• Records contained in a dataset
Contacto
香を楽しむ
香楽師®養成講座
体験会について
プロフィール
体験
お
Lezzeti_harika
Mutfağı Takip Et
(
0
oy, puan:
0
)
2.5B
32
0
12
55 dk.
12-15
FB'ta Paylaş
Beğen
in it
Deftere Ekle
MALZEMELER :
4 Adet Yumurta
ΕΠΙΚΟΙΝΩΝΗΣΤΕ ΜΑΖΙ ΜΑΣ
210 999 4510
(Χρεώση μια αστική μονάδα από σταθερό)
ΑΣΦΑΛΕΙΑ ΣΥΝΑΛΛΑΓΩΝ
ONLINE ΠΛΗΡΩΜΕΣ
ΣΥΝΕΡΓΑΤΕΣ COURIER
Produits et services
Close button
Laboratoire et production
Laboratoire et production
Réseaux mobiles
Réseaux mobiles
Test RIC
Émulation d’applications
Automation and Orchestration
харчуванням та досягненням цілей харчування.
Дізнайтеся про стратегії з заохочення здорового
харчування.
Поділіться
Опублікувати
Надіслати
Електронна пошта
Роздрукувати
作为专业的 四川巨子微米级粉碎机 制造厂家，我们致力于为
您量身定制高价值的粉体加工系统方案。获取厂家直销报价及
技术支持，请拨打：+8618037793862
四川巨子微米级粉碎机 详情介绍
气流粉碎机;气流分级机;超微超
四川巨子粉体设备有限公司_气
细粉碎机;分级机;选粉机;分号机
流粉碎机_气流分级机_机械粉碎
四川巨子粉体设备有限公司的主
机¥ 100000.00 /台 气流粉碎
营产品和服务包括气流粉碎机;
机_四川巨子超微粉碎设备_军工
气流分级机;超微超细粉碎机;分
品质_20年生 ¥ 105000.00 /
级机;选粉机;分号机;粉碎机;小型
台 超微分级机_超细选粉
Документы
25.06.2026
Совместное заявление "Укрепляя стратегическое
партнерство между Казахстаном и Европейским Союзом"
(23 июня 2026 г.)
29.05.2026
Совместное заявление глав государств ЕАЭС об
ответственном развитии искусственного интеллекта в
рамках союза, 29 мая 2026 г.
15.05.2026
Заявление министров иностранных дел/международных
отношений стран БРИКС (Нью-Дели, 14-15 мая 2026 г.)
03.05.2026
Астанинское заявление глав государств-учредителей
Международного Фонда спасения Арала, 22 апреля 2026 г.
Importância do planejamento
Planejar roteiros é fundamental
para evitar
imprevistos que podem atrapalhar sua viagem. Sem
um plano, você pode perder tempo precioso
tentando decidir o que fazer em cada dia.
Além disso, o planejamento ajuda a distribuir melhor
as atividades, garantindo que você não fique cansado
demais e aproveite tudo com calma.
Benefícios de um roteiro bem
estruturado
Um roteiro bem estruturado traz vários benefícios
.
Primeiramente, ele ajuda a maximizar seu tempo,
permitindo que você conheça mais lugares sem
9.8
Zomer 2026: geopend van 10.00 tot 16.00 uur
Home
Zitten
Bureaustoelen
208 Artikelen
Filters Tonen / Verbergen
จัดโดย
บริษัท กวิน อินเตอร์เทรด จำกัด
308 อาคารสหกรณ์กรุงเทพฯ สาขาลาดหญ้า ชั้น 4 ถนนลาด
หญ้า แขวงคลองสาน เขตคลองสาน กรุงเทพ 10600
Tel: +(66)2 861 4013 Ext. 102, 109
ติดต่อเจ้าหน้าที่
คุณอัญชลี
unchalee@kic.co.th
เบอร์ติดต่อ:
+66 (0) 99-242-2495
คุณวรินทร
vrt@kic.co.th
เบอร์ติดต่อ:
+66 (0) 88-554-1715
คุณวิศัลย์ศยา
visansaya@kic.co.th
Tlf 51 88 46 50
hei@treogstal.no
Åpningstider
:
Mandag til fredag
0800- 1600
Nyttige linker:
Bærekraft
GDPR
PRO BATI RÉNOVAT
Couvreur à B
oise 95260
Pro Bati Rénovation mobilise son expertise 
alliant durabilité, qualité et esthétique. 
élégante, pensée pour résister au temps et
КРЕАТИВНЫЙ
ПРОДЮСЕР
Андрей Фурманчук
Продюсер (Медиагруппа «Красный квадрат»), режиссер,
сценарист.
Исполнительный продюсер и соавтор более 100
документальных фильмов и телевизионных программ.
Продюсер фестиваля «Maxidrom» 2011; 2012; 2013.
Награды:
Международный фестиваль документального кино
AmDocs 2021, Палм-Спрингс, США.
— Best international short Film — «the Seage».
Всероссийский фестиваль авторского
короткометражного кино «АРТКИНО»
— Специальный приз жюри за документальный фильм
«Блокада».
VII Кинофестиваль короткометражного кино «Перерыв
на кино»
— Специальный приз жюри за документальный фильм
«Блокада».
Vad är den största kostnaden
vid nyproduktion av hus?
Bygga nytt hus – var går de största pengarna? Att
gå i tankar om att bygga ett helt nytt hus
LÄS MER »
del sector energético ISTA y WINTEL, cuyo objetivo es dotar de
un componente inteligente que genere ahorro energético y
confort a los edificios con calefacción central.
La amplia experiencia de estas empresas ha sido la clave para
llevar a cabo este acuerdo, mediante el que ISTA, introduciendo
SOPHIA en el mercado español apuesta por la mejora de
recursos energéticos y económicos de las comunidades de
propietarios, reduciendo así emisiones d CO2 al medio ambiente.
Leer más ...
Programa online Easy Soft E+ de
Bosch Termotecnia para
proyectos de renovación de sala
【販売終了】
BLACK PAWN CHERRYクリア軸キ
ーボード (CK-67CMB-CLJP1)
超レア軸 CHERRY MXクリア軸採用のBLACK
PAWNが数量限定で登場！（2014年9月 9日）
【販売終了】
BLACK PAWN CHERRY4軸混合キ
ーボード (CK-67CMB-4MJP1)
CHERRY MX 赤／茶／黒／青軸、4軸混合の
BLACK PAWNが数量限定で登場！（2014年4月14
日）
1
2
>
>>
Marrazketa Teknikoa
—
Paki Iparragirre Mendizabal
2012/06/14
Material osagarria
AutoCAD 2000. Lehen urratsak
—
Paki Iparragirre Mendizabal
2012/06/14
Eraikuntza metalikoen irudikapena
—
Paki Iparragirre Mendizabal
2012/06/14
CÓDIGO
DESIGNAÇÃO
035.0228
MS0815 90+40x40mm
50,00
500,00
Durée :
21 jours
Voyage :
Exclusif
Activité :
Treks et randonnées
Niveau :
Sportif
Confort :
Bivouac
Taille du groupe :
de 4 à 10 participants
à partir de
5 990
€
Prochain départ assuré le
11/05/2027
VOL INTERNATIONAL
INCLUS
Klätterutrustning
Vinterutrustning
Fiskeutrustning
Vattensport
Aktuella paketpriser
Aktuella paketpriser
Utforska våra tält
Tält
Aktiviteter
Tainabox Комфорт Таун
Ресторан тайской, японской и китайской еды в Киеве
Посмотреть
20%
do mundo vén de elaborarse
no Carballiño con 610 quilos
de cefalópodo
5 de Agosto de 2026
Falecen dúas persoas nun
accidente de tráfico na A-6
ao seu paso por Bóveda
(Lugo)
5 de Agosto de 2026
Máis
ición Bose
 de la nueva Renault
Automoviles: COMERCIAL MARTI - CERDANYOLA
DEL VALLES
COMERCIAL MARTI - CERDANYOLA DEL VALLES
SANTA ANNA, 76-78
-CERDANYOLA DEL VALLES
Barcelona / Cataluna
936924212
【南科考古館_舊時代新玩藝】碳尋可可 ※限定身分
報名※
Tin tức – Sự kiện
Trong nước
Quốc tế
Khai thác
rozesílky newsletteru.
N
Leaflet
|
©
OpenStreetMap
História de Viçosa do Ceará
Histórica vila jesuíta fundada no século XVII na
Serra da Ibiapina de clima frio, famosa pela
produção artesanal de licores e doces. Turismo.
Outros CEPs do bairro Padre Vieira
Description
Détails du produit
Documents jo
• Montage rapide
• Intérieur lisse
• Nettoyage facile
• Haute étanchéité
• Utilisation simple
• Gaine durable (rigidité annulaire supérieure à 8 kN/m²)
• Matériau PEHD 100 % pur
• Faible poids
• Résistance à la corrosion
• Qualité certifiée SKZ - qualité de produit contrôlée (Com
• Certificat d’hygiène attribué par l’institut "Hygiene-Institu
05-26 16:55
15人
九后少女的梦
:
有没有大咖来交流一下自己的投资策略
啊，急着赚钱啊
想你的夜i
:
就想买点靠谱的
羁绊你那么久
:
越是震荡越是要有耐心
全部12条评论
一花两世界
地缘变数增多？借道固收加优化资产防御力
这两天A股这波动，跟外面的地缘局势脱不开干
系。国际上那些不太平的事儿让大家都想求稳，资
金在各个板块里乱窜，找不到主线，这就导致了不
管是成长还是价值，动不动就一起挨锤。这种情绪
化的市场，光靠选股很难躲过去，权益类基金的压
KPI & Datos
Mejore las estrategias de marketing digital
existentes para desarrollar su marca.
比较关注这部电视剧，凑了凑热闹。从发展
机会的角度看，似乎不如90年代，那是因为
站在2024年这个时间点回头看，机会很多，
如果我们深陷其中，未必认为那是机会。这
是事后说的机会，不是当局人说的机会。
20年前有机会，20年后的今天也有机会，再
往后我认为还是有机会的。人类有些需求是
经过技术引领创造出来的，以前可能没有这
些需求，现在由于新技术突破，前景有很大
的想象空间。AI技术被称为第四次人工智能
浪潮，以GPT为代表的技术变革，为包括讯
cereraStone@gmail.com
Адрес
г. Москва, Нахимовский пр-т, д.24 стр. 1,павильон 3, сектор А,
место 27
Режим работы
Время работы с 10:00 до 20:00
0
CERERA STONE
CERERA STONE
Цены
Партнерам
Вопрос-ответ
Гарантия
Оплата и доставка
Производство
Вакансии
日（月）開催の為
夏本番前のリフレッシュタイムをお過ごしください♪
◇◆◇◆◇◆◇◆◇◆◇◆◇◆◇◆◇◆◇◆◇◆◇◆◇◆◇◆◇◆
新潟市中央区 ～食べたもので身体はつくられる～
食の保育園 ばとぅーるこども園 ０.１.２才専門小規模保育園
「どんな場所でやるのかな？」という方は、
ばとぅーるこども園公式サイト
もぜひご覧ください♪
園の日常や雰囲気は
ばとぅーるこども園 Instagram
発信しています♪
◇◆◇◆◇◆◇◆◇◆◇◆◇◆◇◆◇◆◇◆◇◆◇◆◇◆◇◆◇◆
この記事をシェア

• TASK BRIEF
If a line contains the word "ajuda", it counts; say how many such lines the records hold, and give only that number.

• ANSWER TO THE PROBLEM
2